Journal of Experimental & Clinical Cancer Research ◽

10.1186/s13046-019-1421-7 ◽

2019 ◽

Vol 38 (1) ◽

Cited By ~ 24

Author(s):

Kun Qiao ◽

Shipeng Ning ◽

Lin Wan ◽

Hao Wu ◽

Qin Wang ◽

...

Keyword(s):

Breast Cancer ◽

Signaling Pathway ◽

Cancer Progression ◽

Hippo Signaling ◽

Cancer Cell Proliferation ◽

Chip Assay ◽

Breast Cancer Cell Proliferation ◽

Hippo Signaling Pathway ◽

Cancer Tissues

Abstract Background An increasing number of studies have shown that long noncoding RNAs (lncRNAs) play essential roles in tumor initiation and progression.
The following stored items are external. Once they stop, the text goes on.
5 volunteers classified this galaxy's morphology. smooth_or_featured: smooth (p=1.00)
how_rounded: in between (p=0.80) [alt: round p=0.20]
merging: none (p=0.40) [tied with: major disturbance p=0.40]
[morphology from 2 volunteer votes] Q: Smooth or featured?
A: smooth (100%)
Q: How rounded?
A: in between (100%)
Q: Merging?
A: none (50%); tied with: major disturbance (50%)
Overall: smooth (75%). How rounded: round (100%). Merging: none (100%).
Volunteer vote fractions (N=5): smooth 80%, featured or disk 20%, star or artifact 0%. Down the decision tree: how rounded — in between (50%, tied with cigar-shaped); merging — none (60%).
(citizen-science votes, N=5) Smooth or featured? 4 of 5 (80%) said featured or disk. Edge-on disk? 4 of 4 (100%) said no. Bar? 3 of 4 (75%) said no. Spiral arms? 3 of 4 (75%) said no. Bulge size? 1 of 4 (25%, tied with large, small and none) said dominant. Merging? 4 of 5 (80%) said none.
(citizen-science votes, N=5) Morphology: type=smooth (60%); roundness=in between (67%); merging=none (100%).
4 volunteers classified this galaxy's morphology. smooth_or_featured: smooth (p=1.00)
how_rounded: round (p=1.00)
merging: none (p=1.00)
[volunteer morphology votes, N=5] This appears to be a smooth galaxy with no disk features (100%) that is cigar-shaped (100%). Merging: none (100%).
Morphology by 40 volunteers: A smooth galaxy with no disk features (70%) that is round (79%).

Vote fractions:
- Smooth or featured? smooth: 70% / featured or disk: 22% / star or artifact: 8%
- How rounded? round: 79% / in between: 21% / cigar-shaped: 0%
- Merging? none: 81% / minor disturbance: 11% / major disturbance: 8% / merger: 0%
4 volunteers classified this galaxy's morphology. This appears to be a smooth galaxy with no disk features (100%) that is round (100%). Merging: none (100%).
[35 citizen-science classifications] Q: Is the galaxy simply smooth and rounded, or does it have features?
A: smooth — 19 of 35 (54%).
LncRNAs act as tumor promoters or suppressors by targeting specific genes via epigenetic modifications and competing endogenous RNA (ceRNA) mechanisms. In this study, we explored the function and detailed mechanisms of long intergenic nonprotein coding RNA 673 (LINC00673) in breast cancer progression. Methods Quantitative real-time PCR (qRT-PCR) was used to examine the expression of LINC00673 in breast cancer tissues and in adjacent normal tissues. Gain-of-function and loss-of function experiments were conducted to investigate the biological functions of LINC00673 in vitro and in vivo. We also explored the potential role of LINC00673 as a therapeutic target using antisense oligonucleotide (ASO) in vivo. RNA sequencing (RNA-seq), dual-luciferase reporter assays, chromatin immunoprecipitation (ChIP) assay, and rescue experiments were performed to uncover the detailed mechanism of LINC00673 in promoting breast cancer progression. Results In the present study, LINC00673 displayed a trend of remarkably increased expression in breast cancer tissues and was associated with poor prognosis in breast cancer patients. Importantly, LINC00673 depletion inhibited breast cancer cell proliferation by inhibiting the cell cycle and increasing apoptosis. Furthermore, ASO therapy targeting LINC00673 substantially suppressed breast cancer cell proliferation in vivo. Mechanistically, LINC00673 was found to act as a ceRNA by sponging miR-515-5p to regulate MARK4 expression, thus inhibiting the Hippo signaling pathway. Finally, ChIP assay showed that the transcription factor Yin Yang 1 (YY1) could bind to the LINC00673 promoter and increase its transcription in cis. Conclusions YY1-activated LINC00673 may exert an oncogenic function by acting as a sponge for miR-515-5p to upregulate the MARK4 and then inhibit Hippo signaling pathway, and may serve as a potential therapeutic target.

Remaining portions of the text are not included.